Bijzonder zijn ze allemaal!

Vergelijkend onderzoek naar reguliere en bijzonder opsporing (2009).
W. Faber, A.A.A. van Nunen en C. la Roi (Faber Organisatievernieuwing, Oss). Politiewetenschap 47 

Samenvatting
Voor het eerst wordt een vergelijkend inzicht geboden in de prestaties van de bijzondere en reguliere opsporingsdiensten die in Nederland actief zijn. Dat leidt tot een grondig en soms opmerkelijk beeld van de zwaarte, aard en aantallen onderzoeken, effectiviteit van de opsporing, doorlooptijden en wijzen van afdoening. Voor de bijzondere opsporing is het onderzoek toegespitst op de FIOD-ECD en de AID (Dienstonderdeel Opsporing), en voor de reguliere opsporing op de Districtsrecherche, de Regionale recherche, de Bovenregionale recherche en de Nationale recherche.

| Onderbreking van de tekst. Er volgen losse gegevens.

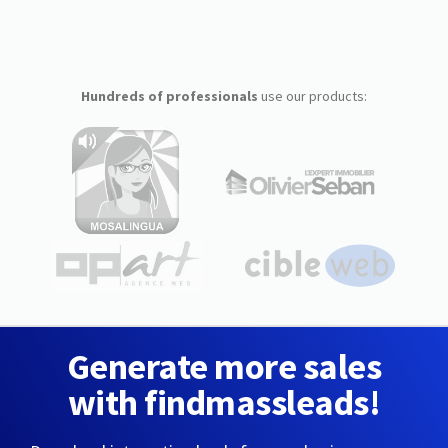
Hundreds of professionals
use our products:
Generate more sales
with findmassleads!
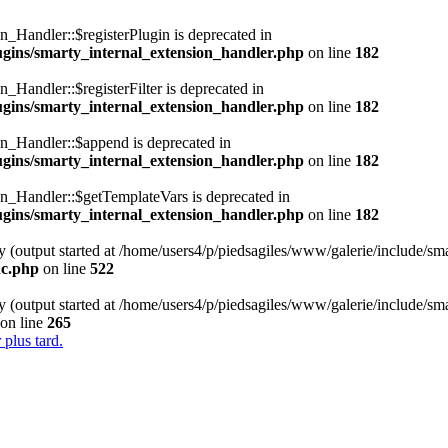
n_Handler::$registerPlugin is deprecated in
lugins/smarty_internal_extension_handler.php
on line
182
_Handler::$registerFilter is deprecated in
lugins/smarty_internal_extension_handler.php
on line
182
on_Handler::$append is deprecated in
lugins/smarty_internal_extension_handler.php
on line
182
on_Handler::$getTemplateVars is deprecated in
lugins/smarty_internal_extension_handler.php
on line
182
y (output started at /home/users4/p/piedsagiles/www/galerie/include/sm
nc.php
on line
522
y (output started at /home/users4/p/piedsagiles/www/galerie/include/sm
on line
265
 plus tard.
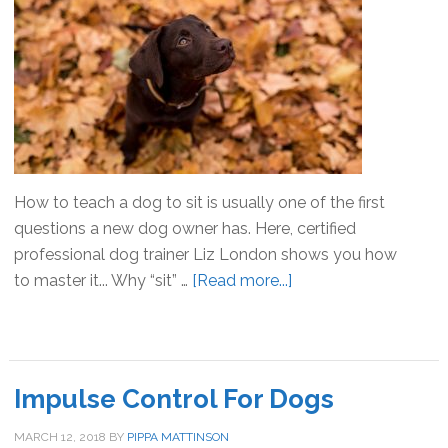
How to teach a dog to sit is usually one of the first
questions a new dog owner has. Here, certified
professional dog trainer Liz London shows you how
to master it... Why “sit” …
[Read more...]
about
How
To
Teach
A
Impulse Control For Dogs
Dog
To
MARCH 12, 2018
BY
PIPPA MATTINSON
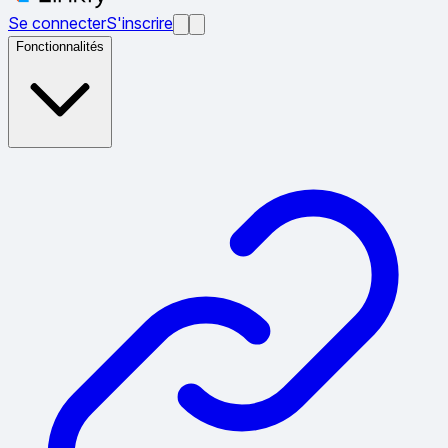
Se connecter
S'inscrire
Fonctionnalités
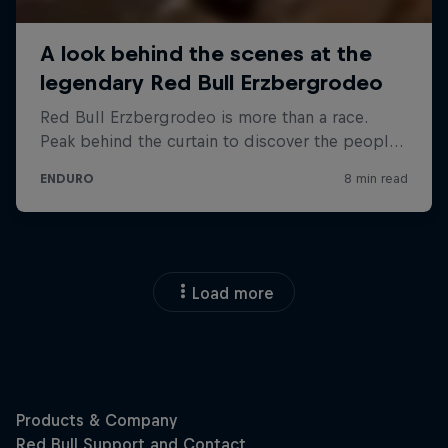
Load more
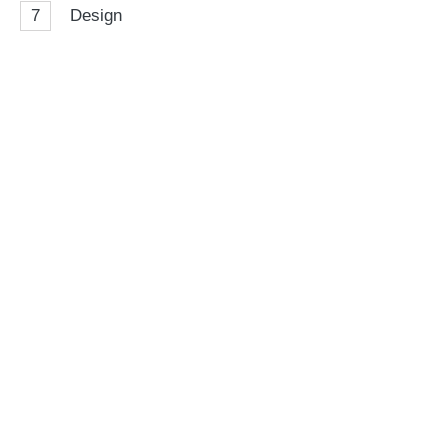
7
Design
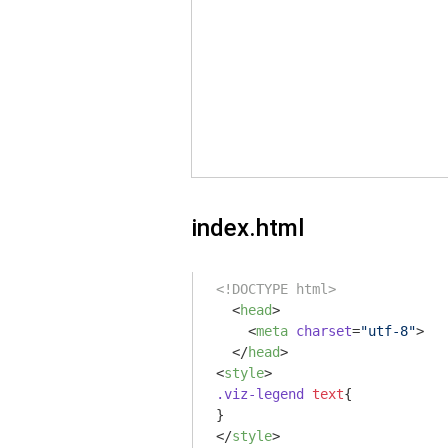
index.html
<!DOCTYPE html>
<
head
>
<
meta
charset
=
"utf-8"
>
</
head
>
<
style
>
.viz-legend
text
{

</
style
>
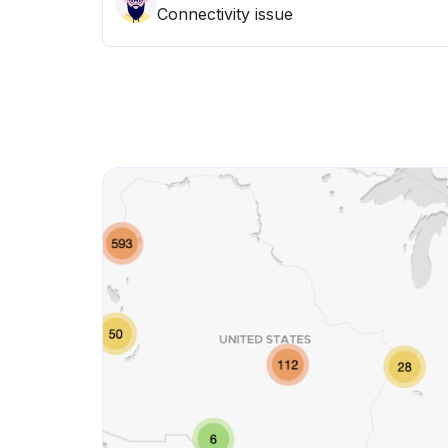
Connectivity issue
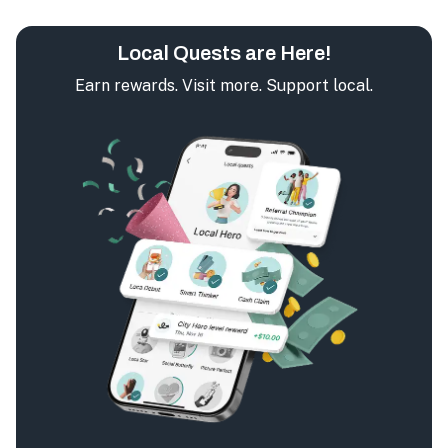
Local Quests are Here!
Earn rewards. Visit more. Support local.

Om inzicht te krijgen in het werkaanbod zijn de zwaarte en het resultaat van 33.106 opsporingsonderzoeken met elkaar vergeleken. Daarnaast zijn 291 respondenten bevraagd over de cultuur in hun recherche-eenheid en hun ‘ideale opsporingsorganisatie’. De materiaalverzameling werd gecompleteerd met 106 interviews en de analyse van vele documenten.

Wat blijkt is dat de verschillende diensten in hun functioneren veel op elkaar lijken. De scheidslijnen tussen zowel regulier en bijzonder als tussen regionaal en bovenregionaal zijn minder evident als wordt gesuggereerd. Reguliere en bijzondere opsporing verschillen vooral wat betreft de bestuurlijke en maatschappelijke context.

Bijzondere opsporingsdiensten opereren veel meer in de luwte, bovendien is hun werkaanbod eenduidiger en overzichtelijker en laat het zich makkelijker sturen door beleidskeuzes en prioriteiten. De reguliere opsporing opereert in een veel groter politiek-maatschappelijk spanningsveld, wordt geconfronteerd met complexere zaken waarbij bovendien inspanningen en prestaties veel meer onder het vergrootglas worden gelegd. Toch worden in het algemeen de ‘specialisten’ beter betaald dan de ‘generalisten’ in de reguliere opsporing.